Could you restate all of the entries, word for word?

Stored items:
··········

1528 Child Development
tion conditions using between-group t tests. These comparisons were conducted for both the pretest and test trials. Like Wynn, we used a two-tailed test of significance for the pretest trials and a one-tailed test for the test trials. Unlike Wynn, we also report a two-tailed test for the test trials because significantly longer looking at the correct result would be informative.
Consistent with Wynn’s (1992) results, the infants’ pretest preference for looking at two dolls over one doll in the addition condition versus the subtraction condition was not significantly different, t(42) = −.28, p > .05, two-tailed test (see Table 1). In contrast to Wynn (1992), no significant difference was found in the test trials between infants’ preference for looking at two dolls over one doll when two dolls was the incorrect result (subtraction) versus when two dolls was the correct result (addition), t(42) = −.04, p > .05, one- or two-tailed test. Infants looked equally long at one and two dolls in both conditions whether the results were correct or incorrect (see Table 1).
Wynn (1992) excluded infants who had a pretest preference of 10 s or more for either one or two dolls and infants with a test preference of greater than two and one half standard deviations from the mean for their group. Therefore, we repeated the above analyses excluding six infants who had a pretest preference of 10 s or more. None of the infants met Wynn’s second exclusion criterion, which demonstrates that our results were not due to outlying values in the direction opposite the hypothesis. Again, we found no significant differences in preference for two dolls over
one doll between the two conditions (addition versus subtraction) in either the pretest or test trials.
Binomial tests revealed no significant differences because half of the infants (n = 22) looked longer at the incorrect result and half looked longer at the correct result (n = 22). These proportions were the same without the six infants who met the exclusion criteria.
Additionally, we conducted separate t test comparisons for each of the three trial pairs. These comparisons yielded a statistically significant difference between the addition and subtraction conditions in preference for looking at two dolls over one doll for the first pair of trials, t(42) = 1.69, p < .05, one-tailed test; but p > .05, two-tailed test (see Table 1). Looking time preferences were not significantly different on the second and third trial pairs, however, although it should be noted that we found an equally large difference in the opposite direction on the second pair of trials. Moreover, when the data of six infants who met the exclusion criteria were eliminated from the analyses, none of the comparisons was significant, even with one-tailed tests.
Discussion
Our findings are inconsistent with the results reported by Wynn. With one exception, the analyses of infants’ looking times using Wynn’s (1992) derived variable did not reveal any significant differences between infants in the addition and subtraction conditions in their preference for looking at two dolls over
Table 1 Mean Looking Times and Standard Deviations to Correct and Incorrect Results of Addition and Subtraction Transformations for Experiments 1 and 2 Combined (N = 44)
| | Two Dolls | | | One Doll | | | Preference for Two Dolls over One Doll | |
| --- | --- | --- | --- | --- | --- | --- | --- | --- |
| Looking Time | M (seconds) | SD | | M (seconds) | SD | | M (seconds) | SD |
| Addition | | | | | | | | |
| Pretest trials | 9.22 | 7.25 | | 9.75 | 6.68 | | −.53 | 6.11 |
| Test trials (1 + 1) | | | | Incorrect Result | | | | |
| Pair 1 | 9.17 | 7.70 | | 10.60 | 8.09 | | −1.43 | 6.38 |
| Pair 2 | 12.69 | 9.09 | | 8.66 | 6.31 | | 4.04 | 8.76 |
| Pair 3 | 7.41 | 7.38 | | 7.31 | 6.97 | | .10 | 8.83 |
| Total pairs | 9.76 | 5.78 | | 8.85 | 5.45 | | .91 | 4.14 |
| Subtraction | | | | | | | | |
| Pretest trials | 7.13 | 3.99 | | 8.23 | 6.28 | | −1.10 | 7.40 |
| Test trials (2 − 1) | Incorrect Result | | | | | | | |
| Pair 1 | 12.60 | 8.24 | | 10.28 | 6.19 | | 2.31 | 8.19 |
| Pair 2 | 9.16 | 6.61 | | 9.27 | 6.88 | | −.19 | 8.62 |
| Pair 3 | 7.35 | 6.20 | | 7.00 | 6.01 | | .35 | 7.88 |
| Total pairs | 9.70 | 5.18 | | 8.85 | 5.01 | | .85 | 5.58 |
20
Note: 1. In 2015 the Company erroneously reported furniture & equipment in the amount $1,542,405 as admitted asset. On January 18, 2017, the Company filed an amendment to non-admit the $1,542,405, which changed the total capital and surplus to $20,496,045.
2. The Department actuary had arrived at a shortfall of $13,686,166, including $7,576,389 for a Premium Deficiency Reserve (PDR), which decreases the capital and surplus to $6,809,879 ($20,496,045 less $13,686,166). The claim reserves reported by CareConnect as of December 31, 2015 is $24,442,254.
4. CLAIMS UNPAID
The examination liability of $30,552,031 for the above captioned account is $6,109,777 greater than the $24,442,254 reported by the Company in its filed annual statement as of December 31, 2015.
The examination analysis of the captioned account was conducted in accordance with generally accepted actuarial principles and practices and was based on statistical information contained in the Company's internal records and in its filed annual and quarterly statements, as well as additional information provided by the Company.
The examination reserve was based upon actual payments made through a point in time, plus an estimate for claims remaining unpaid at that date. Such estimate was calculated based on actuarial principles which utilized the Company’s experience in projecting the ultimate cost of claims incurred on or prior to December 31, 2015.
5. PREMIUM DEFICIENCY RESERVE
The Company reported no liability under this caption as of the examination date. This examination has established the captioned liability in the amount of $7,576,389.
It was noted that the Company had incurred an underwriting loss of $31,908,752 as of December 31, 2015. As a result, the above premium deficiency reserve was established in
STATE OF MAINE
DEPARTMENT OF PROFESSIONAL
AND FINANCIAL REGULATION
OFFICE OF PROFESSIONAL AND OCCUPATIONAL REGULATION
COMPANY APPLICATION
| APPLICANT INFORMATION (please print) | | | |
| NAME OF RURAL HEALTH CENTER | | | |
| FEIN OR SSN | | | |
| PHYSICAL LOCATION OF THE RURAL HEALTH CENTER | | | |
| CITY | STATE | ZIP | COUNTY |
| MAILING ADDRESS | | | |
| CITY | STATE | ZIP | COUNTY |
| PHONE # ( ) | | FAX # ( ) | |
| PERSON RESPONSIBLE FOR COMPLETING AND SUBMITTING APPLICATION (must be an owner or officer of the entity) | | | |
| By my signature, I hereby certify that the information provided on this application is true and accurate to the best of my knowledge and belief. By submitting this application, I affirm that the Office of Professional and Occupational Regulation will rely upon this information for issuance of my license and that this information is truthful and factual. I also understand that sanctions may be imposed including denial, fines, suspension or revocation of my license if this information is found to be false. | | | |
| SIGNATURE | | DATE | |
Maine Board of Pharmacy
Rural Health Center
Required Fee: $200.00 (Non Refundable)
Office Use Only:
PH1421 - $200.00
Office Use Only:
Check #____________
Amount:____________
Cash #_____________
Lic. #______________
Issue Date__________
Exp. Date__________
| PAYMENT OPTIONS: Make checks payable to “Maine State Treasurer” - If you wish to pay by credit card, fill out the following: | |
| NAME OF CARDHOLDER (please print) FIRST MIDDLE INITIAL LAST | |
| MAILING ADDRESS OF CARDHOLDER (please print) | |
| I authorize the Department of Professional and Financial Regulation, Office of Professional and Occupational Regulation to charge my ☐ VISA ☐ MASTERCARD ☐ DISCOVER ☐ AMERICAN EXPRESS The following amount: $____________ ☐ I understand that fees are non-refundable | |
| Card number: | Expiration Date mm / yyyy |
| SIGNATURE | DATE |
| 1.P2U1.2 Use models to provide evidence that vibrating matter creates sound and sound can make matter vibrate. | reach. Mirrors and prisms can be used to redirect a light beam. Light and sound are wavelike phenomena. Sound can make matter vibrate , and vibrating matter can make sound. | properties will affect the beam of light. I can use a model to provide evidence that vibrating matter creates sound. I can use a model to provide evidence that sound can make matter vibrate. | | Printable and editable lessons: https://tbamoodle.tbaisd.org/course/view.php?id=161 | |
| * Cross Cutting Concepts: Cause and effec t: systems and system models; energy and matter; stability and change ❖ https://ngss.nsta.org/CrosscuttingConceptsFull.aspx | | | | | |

··········

**TASK OUTPUT:**
1528 Child Development
tion conditions using between-group t tests. These comparisons were conducted for both the pretest and test trials. Like Wynn, we used a two-tailed test of significance for the pretest trials and a one-tailed test for the test trials. Unlike Wynn, we also report a two-tailed test for the test trials because significantly longer looking at the correct result would be informative.
Consistent with Wynn’s (1992) results, the infants’ pretest preference for looking at two dolls over one doll in the addition condition versus the subtraction condition was not significantly different, t(42) = −.28, p > .05, two-tailed test (see Table 1). In contrast to Wynn (1992), no significant difference was found in the test trials between infants’ preference for looking at two dolls over one doll when two dolls was the incorrect result (subtraction) versus when two dolls was the correct result (addition), t(42) = −.04, p > .05, one- or two-tailed test. Infants looked equally long at one and two dolls in both conditions whether the results were correct or incorrect (see Table 1).
Wynn (1992) excluded infants who had a pretest preference of 10 s or more for either one or two dolls and infants with a test preference of greater than two and one half standard deviations from the mean for their group. Therefore, we repeated the above analyses excluding six infants who had a pretest preference of 10 s or more. None of the infants met Wynn’s second exclusion criterion, which demonstrates that our results were not due to outlying values in the direction opposite the hypothesis. Again, we found no significant differences in preference for two dolls over
one doll between the two conditions (addition versus subtraction) in either the pretest or test trials.
Binomial tests revealed no significant differences because half of the infants (n = 22) looked longer at the incorrect result and half looked longer at the correct result (n = 22). These proportions were the same without the six infants who met the exclusion criteria.
Additionally, we conducted separate t test comparisons for each of the three trial pairs. These comparisons yielded a statistically significant difference between the addition and subtraction conditions in preference for looking at two dolls over one doll for the first pair of trials, t(42) = 1.69, p < .05, one-tailed test; but p > .05, two-tailed test (see Table 1). Looking time preferences were not significantly different on the second and third trial pairs, however, although it should be noted that we found an equally large difference in the opposite direction on the second pair of trials. Moreover, when the data of six infants who met the exclusion criteria were eliminated from the analyses, none of the comparisons was significant, even with one-tailed tests.
Discussion
Our findings are inconsistent with the results reported by Wynn. With one exception, the analyses of infants’ looking times using Wynn’s (1992) derived variable did not reveal any significant differences between infants in the addition and subtraction conditions in their preference for looking at two dolls over
Table 1 Mean Looking Times and Standard Deviations to Correct and Incorrect Results of Addition and Subtraction Transformations for Experiments 1 and 2 Combined (N = 44)
| | Two Dolls | | | One Doll | | | Preference for Two Dolls over One Doll | |
| --- | --- | --- | --- | --- | --- | --- | --- | --- |
| Looking Time | M (seconds) | SD | | M (seconds) | SD | | M (seconds) | SD |
| Addition | | | | | | | | |
| Pretest trials | 9.22 | 7.25 | | 9.75 | 6.68 | | −.53 | 6.11 |
| Test trials (1 + 1) | | | | Incorrect Result | | | | |
| Pair 1 | 9.17 | 7.70 | | 10.60 | 8.09 | | −1.43 | 6.38 |
| Pair 2 | 12.69 | 9.09 | | 8.66 | 6.31 | | 4.04 | 8.76 |
| Pair 3 | 7.41 | 7.38 | | 7.31 | 6.97 | | .10 | 8.83 |
| Total pairs | 9.76 | 5.78 | | 8.85 | 5.45 | | .91 | 4.14 |
| Subtraction | | | | | | | | |
| Pretest trials | 7.13 | 3.99 | | 8.23 | 6.28 | | −1.10 | 7.40 |
| Test trials (2 − 1) | Incorrect Result | | | | | | | |
| Pair 1 | 12.60 | 8.24 | | 10.28 | 6.19 | | 2.31 | 8.19 |
| Pair 2 | 9.16 | 6.61 | | 9.27 | 6.88 | | −.19 | 8.62 |
| Pair 3 | 7.35 | 6.20 | | 7.00 | 6.01 | | .35 | 7.88 |
| Total pairs | 9.70 | 5.18 | | 8.85 | 5.01 | | .85 | 5.58 |
20
Note: 1. In 2015 the Company erroneously reported furniture & equipment in the amount $1,542,405 as admitted asset. On January 18, 2017, the Company filed an amendment to non-admit the $1,542,405, which changed the total capital and surplus to $20,496,045.
2. The Department actuary had arrived at a shortfall of $13,686,166, including $7,576,389 for a Premium Deficiency Reserve (PDR), which decreases the capital and surplus to $6,809,879 ($20,496,045 less $13,686,166). The claim reserves reported by CareConnect as of December 31, 2015 is $24,442,254.
4. CLAIMS UNPAID
The examination liability of $30,552,031 for the above captioned account is $6,109,777 greater than the $24,442,254 reported by the Company in its filed annual statement as of December 31, 2015.
The examination analysis of the captioned account was conducted in accordance with generally accepted actuarial principles and practices and was based on statistical information contained in the Company's internal records and in its filed annual and quarterly statements, as well as additional information provided by the Company.
The examination reserve was based upon actual payments made through a point in time, plus an estimate for claims remaining unpaid at that date. Such estimate was calculated based on actuarial principles which utilized the Company’s experience in projecting the ultimate cost of claims incurred on or prior to December 31, 2015.
5. PREMIUM DEFICIENCY RESERVE
The Company reported no liability under this caption as of the examination date. This examination has established the captioned liability in the amount of $7,576,389.
It was noted that the Company had incurred an underwriting loss of $31,908,752 as of December 31, 2015. As a result, the above premium deficiency reserve was established in
STATE OF MAINE
DEPARTMENT OF PROFESSIONAL
AND FINANCIAL REGULATION
OFFICE OF PROFESSIONAL AND OCCUPATIONAL REGULATION
COMPANY APPLICATION
| APPLICANT INFORMATION (please print) | | | |
| NAME OF RURAL HEALTH CENTER | | | |
| FEIN OR SSN | | | |
| PHYSICAL LOCATION OF THE RURAL HEALTH CENTER | | | |
| CITY | STATE | ZIP | COUNTY |
| MAILING ADDRESS | | | |
| CITY | STATE | ZIP | COUNTY |
| PHONE # ( ) | | FAX # ( ) | |
| PERSON RESPONSIBLE FOR COMPLETING AND SUBMITTING APPLICATION (must be an owner or officer of the entity) | | | |
| By my signature, I hereby certify that the information provided on this application is true and accurate to the best of my knowledge and belief. By submitting this application, I affirm that the Office of Professional and Occupational Regulation will rely upon this information for issuance of my license and that this information is truthful and factual. I also understand that sanctions may be imposed including denial, fines, suspension or revocation of my license if this information is found to be false. | | | |
| SIGNATURE | | DATE | |
Maine Board of Pharmacy
Rural Health Center
Required Fee: $200.00 (Non Refundable)
Office Use Only:
PH1421 - $200.00
Office Use Only:
Check #____________
Amount:____________
Cash #_____________
Lic. #______________
Issue Date__________
Exp. Date__________
| PAYMENT OPTIONS: Make checks payable to “Maine State Treasurer” - If you wish to pay by credit card, fill out the following: | |
| NAME OF CARDHOLDER (please print) FIRST MIDDLE INITIAL LAST | |
| MAILING ADDRESS OF CARDHOLDER (please print) | |
| I authorize the Department of Professional and Financial Regulation, Office of Professional and Occupational Regulation to charge my ☐ VISA ☐ MASTERCARD ☐ DISCOVER ☐ AMERICAN EXPRESS The following amount: $____________ ☐ I understand that fees are non-refundable | |
| Card number: | Expiration Date mm / yyyy |
| SIGNATURE | DATE |
| 1.P2U1.2 Use models to provide evidence that vibrating matter creates sound and sound can make matter vibrate. | reach. Mirrors and prisms can be used to redirect a light beam. Light and sound are wavelike phenomena. Sound can make matter vibrate , and vibrating matter can make sound. | properties will affect the beam of light. I can use a model to provide evidence that vibrating matter creates sound. I can use a model to provide evidence that sound can make matter vibrate. | | Printable and editable lessons: https://tbamoodle.tbaisd.org/course/view.php?id=161 | |
| * Cross Cutting Concepts: Cause and effec t: systems and system models; energy and matter; stability and change ❖ https://ngss.nsta.org/CrosscuttingConceptsFull.aspx | | | | | |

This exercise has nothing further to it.